Bhubaneswar: The year 2017 saw many changes in the system, including implementation of Goods and Services tax (GST) to which public’s response has been mixed. The most outrageous one has been on GST levied on sanitary napkins. Recently, a group of women in Gwalior launched a campaign, urging Prime Minister Narendra Modi to make sanitary napkins GST free.
The campaign aims at collecting 1000 sanitary napkins with a message on each, to be sent to the Prime Minister and started on January 4 by some girls led by an activist.
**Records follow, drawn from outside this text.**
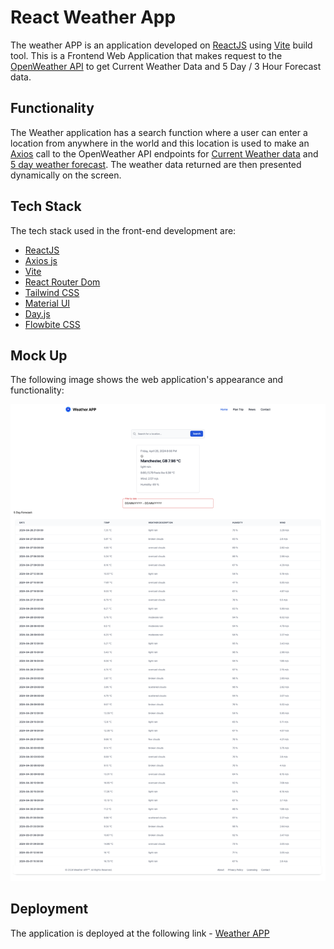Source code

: # React Weather App
The weather APP is an application developed on [ReactJS](https://react.dev/) using [Vite](https://vitejs.dev/guide/) build tool. This is a Frontend Web Application that makes request to the [OpenWeather API](https://openweathermap.org/api) to get Current Weather Data and 5 Day / 3 Hour Forecast data.

## Functionality
The Weather application has a search function where a user can enter a location from anywhere in the world and this location is used to make an [Axios](https://axios-http.com/docs/intro) call to the OpenWeather API endpoints for [Current Weather data](https://openweathermap.org/current) and [5 day weather forecast](https://openweathermap.org/forecast5). The weather data returned are then presented dynamically on the screen.

## Tech Stack
The tech stack used in the front-end development are:

* [ReactJS](https://react.dev/)
* [Axios js](https://axios-http.com/docs/intro)
* [Vite](https://vitejs.dev/guide/)
* [React Router Dom](https://reactrouter.com/en/main)
* [Tailwind CSS](https://tailwindui.com/documentation)
* [Material UI](https://mui.com/material-ui/getting-started/)
* [Day.js](https://day.js.org/en/)
* [Flowbite CSS](https://flowbite.com/docs/getting-started/quickstart/)

## Mock Up
The following image shows the web application's appearance and functionality:

![Mock Up](./public/WeatherMockUp.png)

## Deployment
The application is deployed at the following link - [Weather APP]()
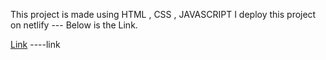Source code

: This project is  made using HTML , CSS , JAVASCRIPT
I deploy this  project on netlify --- Below is the Link.

[Link](colouregame.netlify.app)    ----link 
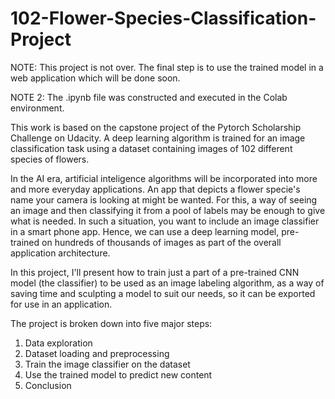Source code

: # 102-Flower-Species-Classification-Project

NOTE: This project is not over. The final step is to use the trained model in a web application which will be done soon.

NOTE 2: The .ipynb file was constructed and executed in the Colab environment.

This work is based on the capstone project of the Pytorch Scholarship Challenge on Udacity. A deep learning algorithm is trained for an image classification task using a dataset containing images of 102 different species of flowers.

In the AI era, artificial inteligence algorithms will be incorporated into more and more everyday applications. An app that depicts a flower specie's name your camera is looking at might be wanted. For this, a way of seeing an image and then classifying it from a pool of labels may be enough to give what is needed. In such a situation, you want to include an image classifier in a smart phone app. Hence, we can use a deep learning model, pre-trained on hundreds of thousands of images as part of the overall application architecture.

In this project, I'll present how to train just a part of a pre-trained CNN model (the classifier) to be used as an image labeling algorithm, as a way of saving time and sculpting a model to suit our needs, so it can be exported for use in an application.

The project is broken down into five major steps:
1) Data exploration
2) Dataset loading and preprocessing
3) Train the image classifier on the dataset
4) Use the trained model to predict new content
5) Conclusion
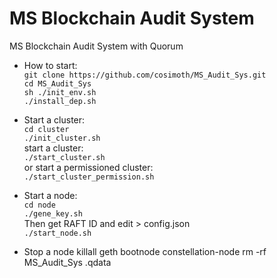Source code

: # MS Blockchain Audit System
MS Blockchain Audit System with Quorum  

- How to start:  
`git clone https://github.com/cosimoth/MS_Audit_Sys.git`  
`cd MS_Audit_Sys`  
`sh ./init_env.sh`  
`./install_dep.sh`

- Start a cluster:  
`cd cluster`  
`./init_cluster.sh`  
start a cluster:  
`./start_cluster.sh`  
or start a permissioned cluster:  
`./start_cluster_permission.sh`

- Start a node:  
`cd node`  
`./gene_key.sh`  
Then get RAFT ID and edit > config.json  
`./start_node.sh`  

- Stop a node
killall geth bootnode constellation-node
rm -rf MS_Audit_Sys .qdata
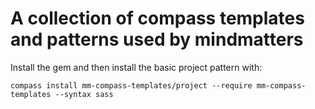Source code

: A collection of compass templates and patterns used by mindmatters
==================================================================

Install the gem and then install the basic project pattern with:

    compass install mm-compass-templates/project --require mm-compass-templates --syntax sass
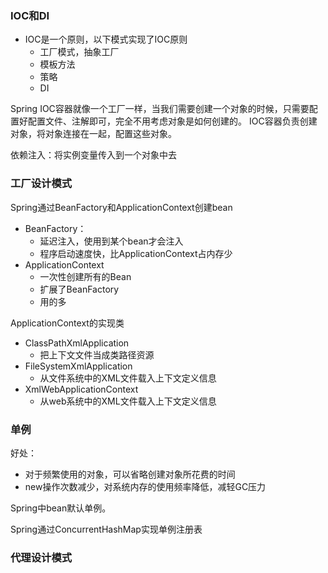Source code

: ### IOC和DI
+ IOC是一个原则，以下模式实现了IOC原则
  + 工厂模式，抽象工厂
  + 模板方法
  + 策略
  + DI

Spring IOC容器就像一个工厂一样，当我们需要创建一个对象的时候，只需要配置好配置文件、注解即可，完全不用考虑对象是如何创建的。
IOC容器负责创建对象，将对象连接在一起，配置这些对象。

依赖注入：将实例变量传入到一个对象中去

### 工厂设计模式
Spring通过BeanFactory和ApplicationContext创建bean

+ BeanFactory：
  + 延迟注入，使用到某个bean才会注入
  + 程序启动速度快，比ApplicationContext占内存少
+ ApplicationContext
  + 一次性创建所有的Bean
  + 扩展了BeanFactory
  + 用的多

ApplicationContext的实现类
+ ClassPathXmlApplication
  + 把上下文文件当成类路径资源
+ FileSystemXmlApplication
  + 从文件系统中的XML文件载入上下文定义信息
+ XmlWebApplicationContext
  + 从web系统中的XML文件载入上下文定义信息

### 单例
好处：
  + 对于频繁使用的对象，可以省略创建对象所花费的时间
  + new操作次数减少，对系统内存的使用频率降低，减轻GC压力

Spring中bean默认单例。

Spring通过ConcurrentHashMap实现单例注册表

### 代理设计模式
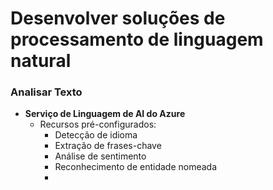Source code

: # Desenvolver soluções de processamento de linguagem natural
### Analisar Texto
- **Serviço de Linguagem de AI do Azure**
	- Recursos pré-configurados:
		- Detecção de idioma
		- Extração de frases-chave
		- Análise de sentimento
		- Reconhecimento de entidade nomeada
		- 
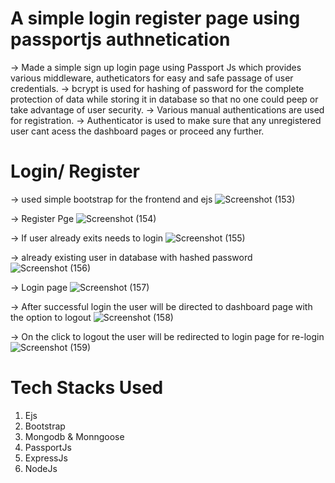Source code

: # A simple login register page using passportjs authnetication 

-> Made a simple sign up login page using Passport Js which provides various middleware, autheticators for easy and safe passage of user credentials.
-> bcrypt is used for hashing of password for the complete protection of data while storing it in database so that no one could peep or take advantage of user security.
-> Various manual authentications are used for registration.
-> Authenticator is used to make sure that any unregistered user cant acess the dashboard pages or proceed any further.

# Login/ Register
-> used simple bootstrap for the frontend and ejs
![Screenshot (153)](https://user-images.githubusercontent.com/72186463/190080354-e3e79ab0-e5d1-4b05-9f97-6aedb110993d.png)

-> Register Pge
![Screenshot (154)](https://user-images.githubusercontent.com/72186463/190080358-39b45a30-8d1e-4650-ac42-a3b927a036e5.png)

-> If user already exits needs to login
![Screenshot (155)](https://user-images.githubusercontent.com/72186463/190080369-94aabd94-4b64-4492-9f0b-cfe0f8a07b57.png)

-> already existing user in database with hashed password
![Screenshot (156)](https://user-images.githubusercontent.com/72186463/190080383-2c896f6d-83e1-4e0a-b2c6-38abb86d0d09.png)

-> Login page
![Screenshot (157)](https://user-images.githubusercontent.com/72186463/190080394-5656a8c3-17b5-46d9-bc47-f2bd06c564e2.png)

-> After successful login the user will be directed to dashboard page with the option to logout
![Screenshot (158)](https://user-images.githubusercontent.com/72186463/190080395-02efc568-9410-4f1b-a91c-11ae6071be5a.png)

-> On the click to logout the user will be redirected to login page for re-login
![Screenshot (159)](https://user-images.githubusercontent.com/72186463/190080402-34562765-d896-4313-9994-aa94461afc5d.png)

# Tech Stacks Used
1. Ejs
2. Bootstrap
3. Mongodb & Monngoose
4. PassportJs
5. ExpressJs
6. NodeJs
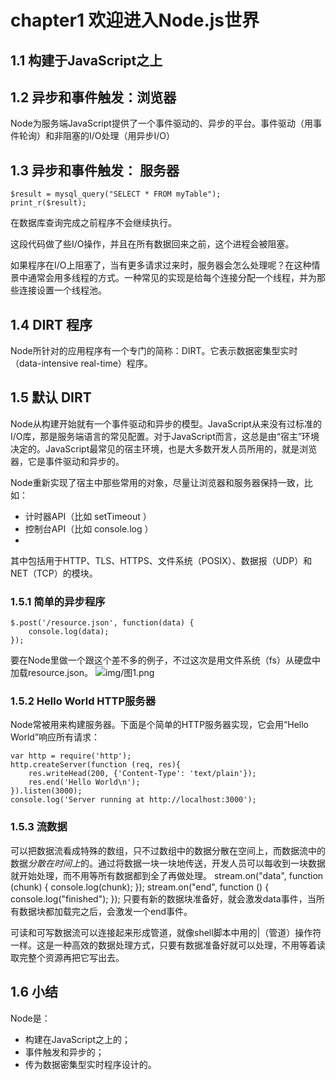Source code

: # chapter1 欢迎进入Node.js世界 #

## 1.1 构建于JavaScript之上 ##

## 1.2 异步和事件触发：浏览器 ##
Node为服务端JavaScript提供了一个事件驱动的、异步的平台。事件驱动（用事件轮询）和非阻塞的I/O处理（用异步I/O）

## 1.3 异步和事件触发： 服务器 ##

	$result = mysql_query("SELECT * FROM myTable");
	print_r($result);
在数据库查询完成之前程序不会继续执行。

这段代码做了些I/O操作，并且在所有数据回来之前，这个进程会被阻塞。

如果程序在I/O上阻塞了，当有更多请求过来时，服务器会怎么处理呢？在这种情景中通常会用多线程的方式。一种常见的实现是给每个连接分配一个线程，并为那些连接设置一个线程池。

## 1.4 DIRT 程序 ##
Node所针对的应用程序有一个专门的简称：DIRT。它表示数据密集型实时（data-intensive real-time）程序。

## 1.5 默认 DIRT ##
Node从构建开始就有一个事件驱动和异步的模型。JavaScript从来没有过标准的I/O库，那是服务端语言的常见配置。对于JavaScript而言，这总是由“宿主”环境决定的。JavaScript最常见的宿主环境，也是大多数开发人员所用的，就是浏览器，它是事件驱动和异步的。

Node重新实现了宿主中那些常用的对象，尽量让浏览器和服务器保持一致，比如：

* 计时器API（比如 setTimeout ）
* 控制台API（比如 console.log ）
* 
其中包括用于HTTP、TLS、HTTPS、文件系统（POSIX）、数据报（UDP）和NET（TCP）的模块。

### 1.5.1 简单的异步程序 ###
	$.post('/resource.json', function(data) {
		console.log(data);
	});
要在Node里做一个跟这个差不多的例子，不过这次是用文件系统（fs）从硬盘中加载resource.json。
![img/图1.png](img/图1.png)

### 1.5.2 Hello World HTTP服务器 ###
Node常被用来构建服务器。下面是个简单的HTTP服务器实现，它会用“Hello World”响应所有请求：

	var http = require('http');
	http.createServer(function (req, res){
		res.writeHead(200, {'Content-Type': 'text/plain'});
		res.end('Hello World\n');
	}).listen(3000);
	console.log('Server running at http://localhost:3000');

### 1.5.3 流数据 ###
可以把数据流看成特殊的数组，只不过数组中的数据分散在空间上，而数据流中的数据*分散在时间上*的。通过将数据一块一块地传送，开发人员可以每收到一块数据就开始处理，而不用等所有数据都到全了再做处理。
	stream.on("data", function (chunk) {
	    console.log(chunk);
	});
	stream.on("end", function () {
	    console.log("finished");
	});
只要有新的数据块准备好，就会激发data事件，当所有数据块都加载完之后，会激发一个end事件。

可读和可写数据流可以连接起来形成管道，就像shell脚本中用的|（管道）操作符一样。这是一种高效的数据处理方式，只要有数据准备好就可以处理，不用等着读取完整个资源再把它写出去。

## 1.6 小结 ##
Node是：

* 构建在JavaScript之上的；
* 事件触发和异步的；
* 传为数据密集型实时程序设计的。
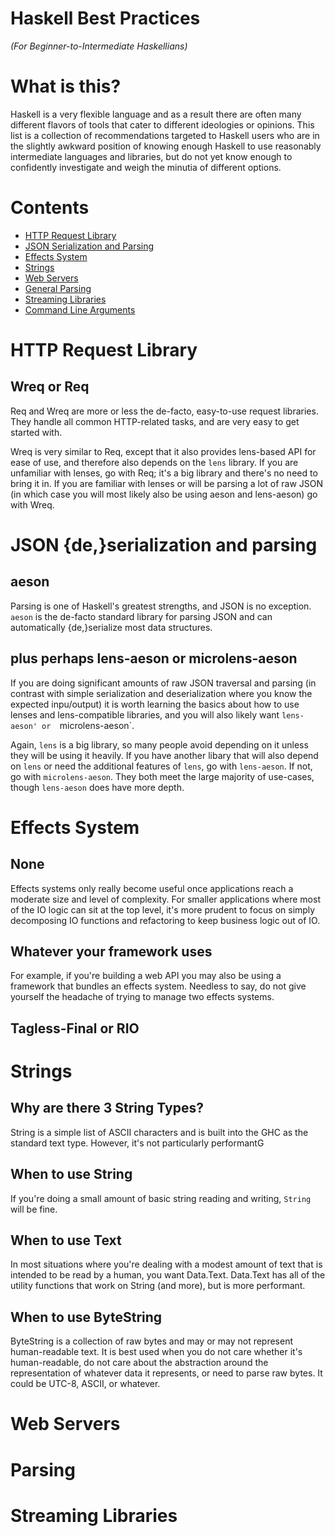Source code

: Haskell Best Practices
======================

_(For Beginner-to-Intermediate Haskellians)_

# What is this?
Haskell is a very flexible language and as a result there are often many 
different flavors of tools that cater to different ideologies or opinions. This 
list is a collection of recommendations targeted to Haskell users who are in the 
slightly awkward position of knowing enough Haskell to use reasonably 
intermediate languages and libraries, but do not yet know enough to confidently 
investigate and weigh the minutia of different options.

# Contents
* [HTTP Request Library](#http-request-library)
* [JSON Serialization and Parsing](#json-serialization-and-parsing)
* [Effects System](#effects-system)
* [Strings](#strings)
* [Web Servers](#web-servers)
* [General Parsing](#parsing)
* [Streaming Libraries](#streaming-libraries)
* [Command Line Arguments](#command-line-arguments)

# HTTP Request Library

## Wreq or Req
Req and Wreq are more or less the de-facto, easy-to-use request libraries. They 
handle all common HTTP-related tasks, and are very easy to get started with.

Wreq is very similar to Req, except that it also provides lens-based API for 
ease of use, and therefore also depends on the `lens` library. If you are 
unfamiliar with lenses, go with Req; it's a big library and there's no need to 
bring it in. If you are familiar with lenses or will be parsing a lot of raw 
JSON (in which case you will most likely also be using aeson and lens-aeson) go 
with Wreq.

# JSON {de,}serialization and parsing

## aeson
Parsing is one of Haskell's greatest strengths, and JSON is no exception.  
`aeson` is the de-facto standard library for parsing JSON and can automatically 
{de,}serialize most data structures.

## plus perhaps lens-aeson or microlens-aeson
If you are doing significant amounts of raw JSON traversal and parsing (in 
contrast with simple serialization and deserialization where you know the 
expected inpu/output) it is worth learning the basics about how to use lenses 
and lens-compatible libraries, and you will also likely want `lens-aeson' or 
`microlens-aeson`.

Again, `lens` is a big library, so many people avoid depending on it unless they 
will be using it heavily. If you have another libary that will also depend on 
`lens` or need the additional features of `lens`, go with `lens-aeson`. If not, 
go with `microlens-aeson`. They both meet the large majority of use-cases, 
though `lens-aeson` does have more depth.

# Effects System

## None
Effects systems only really become useful once applications reach a moderate 
size and level of complexity. For smaller applications where most of the IO 
logic can sit at the top level, it's more prudent to focus on simply decomposing 
IO functions and refactoring to keep business logic out of IO.

## Whatever your framework uses
For example, if you're building a web API you may also be using a framework that 
bundles an effects system. Needless to say, do not give yourself the headache of 
trying to manage two effects systems.

## Tagless-Final or RIO

# Strings

## Why are there 3 String Types?
String is a simple list of ASCII characters and is built into the GHC as the 
standard text type. However, it's not particularly performantG

## When to use String
If you're doing a small amount of basic string reading and writing, `String` 
will be fine.

## When to use Text
In most situations where you're dealing with a modest amount of text that is 
intended to be read by a human, you want Data.Text. Data.Text has all of the 
utility functions that work on String (and more), but is more performant.

## When to use ByteString
ByteString is a collection of raw bytes and may or may not represent 
human-readable text. It is best used when you do not care whether it's 
human-readable, do not care about the abstraction around the representation of 
whatever data it represents, or need to parse raw bytes. It could be UTC-8, 
ASCII, or whatever.

# Web Servers

# Parsing

# Streaming Libraries
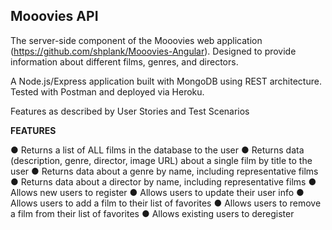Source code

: ## Mooovies API

The server-side component of the Mooovies web application (https://github.com/shplank/Mooovies-Angular). Designed to provide information about different films, genres, and directors.

A Node.js/Express application built with MongoDB using REST architecture. Tested with Postman and deployed via Heroku.

Features as described by User Stories and Test Scenarios

**FEATURES**

● Returns a list of ALL films in the database to the user
● Returns data (description, genre, director, image URL) about a single film by title to the user
● Returns data about a genre by name, including representative films
● Returns data about a director by name, including representative films
● Allows new users to register
● Allows users to update their user info
● Allows users to add a film to their list of favorites
● Allows users to remove a film from their list of favorites
● Allows existing users to deregister
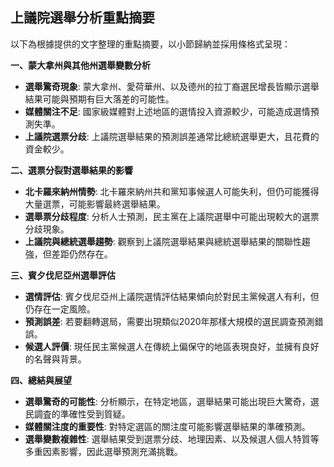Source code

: ## 上議院選舉分析重點摘要

以下為根據提供的文字整理的重點摘要，以小節歸納並採用條格式呈現：

**一、蒙大拿州與其他州選舉變數分析**

*   **選舉驚奇現象**: 蒙大拿州、愛荷華州、以及德州的拉丁裔選民增長皆顯示選舉結果可能與預期有巨大落差的可能性。
*   **媒體關注不足**: 國家級媒體對上述地區的選情投入資源較少，可能造成選情預測失準。
*   **上議院選票分歧**: 上議院選舉結果的預測誤差通常比總統選舉更大，且花費的資金較少。

**二、選票分裂對選舉結果的影響**

*   **北卡羅來納州情勢**: 北卡羅來納州共和黨知事候選人可能失利，但仍可能獲得大量選票，可能影響最終選舉結果。
*   **選舉票分歧程度**:  分析人士預測，民主黨在上議院選舉中可能出現較大的選票分歧現象。
*   **上議院與總統選舉趨勢**: 觀察到上議院選舉結果與總統選舉結果的關聯性趨強，但差距仍然存在。

**三、賓夕伐尼亞州選舉評估**

*   **選情評估**: 賓夕伐尼亞州上議院選情評估結果傾向於對民主黨候選人有利，但仍存在一定風險。
*   **預測誤差**:  若要翻轉選局，需要出現類似2020年那樣大規模的選民調查預測錯誤。
*   **候選人評價**: 現任民主黨候選人在傳統上偏保守的地區表現良好，並擁有良好的名聲與背景。

**四、總結與展望**

*   **選舉驚奇的可能性**:  分析顯示，在特定地區，選舉結果可能出現巨大驚奇，選民調査的準確性受到質疑。
*   **媒體關注度的重要性**:  對特定選區的關注度可能影響選舉結果的準確預測。
*   **選舉變數複雜性**: 選舉結果受到選票分歧、地理因素、以及候選人個人特質等多重因素影響，因此選舉預測充滿挑戰。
Here’s what people in Odisha have to say about it.
Bhubaneswar-based activist, Snigda Panigrahi, extended her support to the campaign. She believes health sector is important as a part of sustainable development for youth. “Hygiene plays an important role here especially for women, and sanitary pads are a necessity that has to be fulfilled without household having to pay too much. Given that the price of all commodities had gone up, basic necessities must be made GST free,” she said.
There is awareness in Odisha’s urban areas but only up to a limited extent, she opined. “I have seen women from middle-class families using one napkin a day in case of less flow which is absolutely unhealthy. This leads to fungal infection. Rural women prefer the repeated use of old clothes. They are not willing to spend a hefty amount on sanitary napkins. When these clothes aren’t dried properly in sun, given the taboos related to it, it leads to health problems in women. When there are maternity benefits, what’s wrong with GST-free napkins?” she asked.
Applauding the bold step, Dipti Mishra, a student, said if condoms can be tax-free, why not sanitary napkins.
Odisha-based producer-director of Bollywood movie Ranchi Diaries, Sattwik Mohanty too shared words of appreciation, “It’s a normal biological process. Pads are a necessity and thus, I believe, it must be tax-free. I support these girls from Gwalior.”
Utkarsh Jain, a student here, thinks if the government doesn’t lift GST from sanitary napkins, then at least, it should provide these free of cost in rural areas. A medical student, Arunima Gupta, also expressed her concern over the issue saying, “In this country, authorities fail to prioritize. They don’t realize that menstrual hygiene is a necessity and not luxury. Scores of women die because of sepsis, or toxic shock syndrome only because they cannot afford basic hygiene products and that’s a shame.”
Another student, Abhishek Parija, said, “Sanitary pads have a 12% GST slab on them, while sindoor and bindi have none, make of that what any literate may.”
Pointing out that the strategy used by the girls is unsuitable, activist Namrata Chadda said request for smaller manufacturing units of sanitary napkins would have been a better step. “They could have asked for small enterprises in rural areas to get eco-friendly pads made so they would be cheaper and more women can access them,” she said.
Dharitri Priyadarshini, a teacher, said that we live in a world where people do not seem to compromise. She said, “Instead of sending pads, seek more awareness on using alternatives. More importantly, teach women about self-defence. My country has dowry deaths, female infanticide, and highest rape and my women talk about pads, should I call it brave?”
Writer Rhiti Chatterjee Bose is of the opinion that there are better ways to protest, “I don’t think this is a great campaign. The money they are wasting by writing on 1000 sanitary pads could be given to an NGO to provide pads to girls and women who cannot afford them.”
City-based architect, Shweta Agarwal, believes the entire focus of the protest is wrong and said eco-friendly methods should instead be encouraged.